Quizá lo más interesante de las elecciones de medio período en Estados Unidos sea que el anunciado arrollador resurgimiento de la fuerza trumpista, embozada en la bandera republicana, no ha sido todo lo espectacular que la mente enfebrecida de Donald Trump imaginaba. Sin embargo, esto no quiere decir que ese modo de acción política que enarbola el expresidente norteamericano sea ya irrelevante.

La próxima elección presidencial en Estados Unidos (dentro de dos años) será reñida, no por la novedad programática que pueda surgir desde las aceras demócrata o republicana, no, serán disputadas porque la gran potencia del norte no logra hacerse con un rumbo más o menos estable.

La reciente escena electoral brasileña, en uno de los países más grandes de América, deja sobre la mesa la siempre mal incomprendida importancia de la volatilidad a la hora de marcar banderas y candidatos. Nadie tiene garantizado nada. En Estados Unidos y en Brasil la idea de una aplanadora que por siempre aplastará al adversario es algo irreal.

Las elecciones nicaragüenses de hace unos días también deben considerarse con cuidado. Parece que ha habido un libre proceso electoral, pero en realidad ha tenido lugar una pelea con un solo boxeador en el ring. Y uno decrépito y encaprichado en permanecer en el trono a costa de todo.
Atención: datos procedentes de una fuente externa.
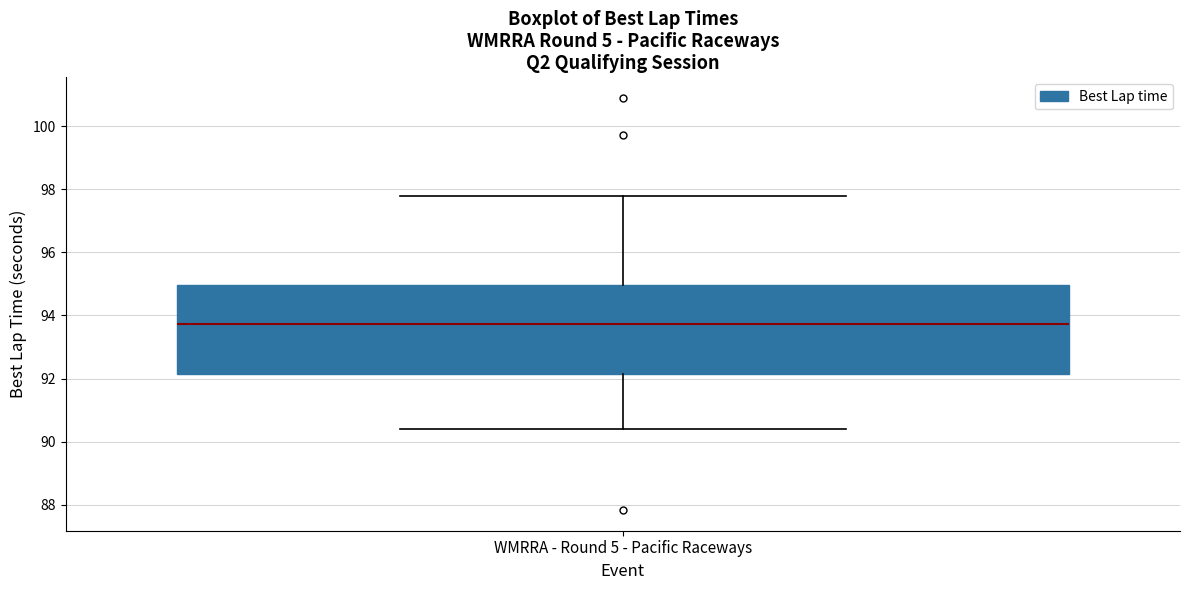

Where does the lower whisker of the box for WMRRA - Round 5 - Pacific Raceways end on the y-axis? The values are not printed on the chart, so give them approximately, as read against the axis.

90.4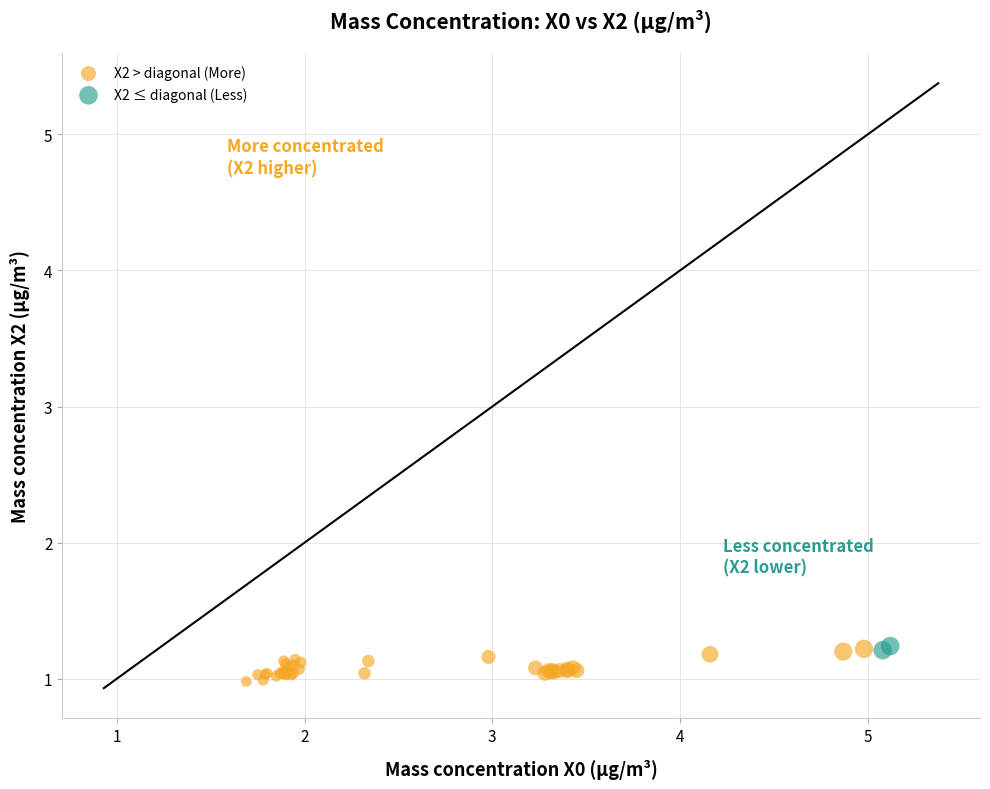

What are all the series names shown in the legend?

X2 > diagonal (More), X2 ≤ diagonal (Less)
Lo de Nicaragua es un proceso político asfixiado que en cualquier momento podría estallar.

Por todos lados las elecciones dan cuenta —más que el hecho de designar ganadores y perdedores— acerca de la calidad de las prácticas políticas ciudadanas, que se ven arrastradas por cursos erráticos de partidos y de improvisadas estrellas de la real politik. Sin embargo, si se mira bien, las cosas siguen discurriendo como siempre. Las luces de lo novedoso rápido se apagan cuando toca la hora de hacer políticas públicas y entonces las máscaras comienzan a derretirse.

En Perú, por ejemplo, de nuevo otro presidente recién electo se mueve en la cuerda floja. Y si, como pretenden sus opositores, logran sacarlo y abortar su período presidencial, lo que sobrevendrá es más inestabilidad y quebranto institucional. Y todo, invocado por la fantasmagórica ‘voluntad del Pueblo’.

La activación de procesos electorales es sin duda un hecho beneficioso para cualquier sociedad. El asunto es cuando lo electoral se convierte en rehén de los trazos de poder de fuerzas (nuevas o viejas) que lo que menos les interesa es la vida en democracia. Y es esto lo que ahora está ocurriendo en el continente americano. Todos los factores de poder, de cualquier signo ideológico (y hay unos que niegan estar ‘marcados’) quieren tener a su disposición todos los ámbitos del poder estatal. Y dedican sus mejores energías en fagocitar todo aquello que facilite el control de todo.

Tal asunto, que quiere presentarse como una extraordinaria novedad, la verdad, es más viejo que la noche. Esas pretensiones absolutistas ya se ensayaron y, quizá no lo saben o no lo recuerdan, pero no funcionó. Esa película ya la vimos, y es aburrida.

La banalización de la experiencia electoral tiene un resultado peligroso: porque para controlarlo todo (en Rusia o en Nicaragua) hay que vulnerar la poca institucionalidad más o menos efectiva. Y eso, a la larga, lleva al desacato general. Y no se trata de un vaticinio, sino de sociología básica.

En los pequeños países periféricos, el asunto de unas prácticas electorales donde lo que importa no son los problemas reales que las personas concretas padecen, sino quién detenta las riendas de los ámbitos de poder, la pulverización de la pluralidad y de la administración del disenso lleva siempre a callejones sin salida.

En El Salvador ya está a la vista la próxima elección presidencial. Y dado el cuadro de cosas actual puede decirse que se trata de ficha cantada. Y es lógico si se considera la extraña mutación que ha tenido el sistema de partidos desde febrero de 2019. Aunque parece que ya está allanado el camino para el refill presidencial, lo cierto es que hay un cúmulo de obstáculos que no se podrán solventar y que podrían dar lugar a una larga crisis política. ¿A alguien le importa eso? Al parecer, no.

¿Es viable El Salvador? Quienes afirman que sí, pasan de largo por el hecho pétreo de que sin un programa de transformaciones (no de proyectos más o menos aislados y que no configuran escenarios) cualquier discurso es macerado por la realidad.

La próxima elección presidencial marcará un parteaguas en la vida nacional, no porque el seguro ganador carezca de aquiescencia ciudadana, sino porque el frágil andamiaje institucional quedará aherrojado, como instrumento fútil e inservible. De ahí que sea tan sugestivo el subtítulo del más reciente libro (‘La crisis de la democracia’) de Adam Przeworski: ‘¿A dónde puede llevarnos el desgaste institucional y la polarización?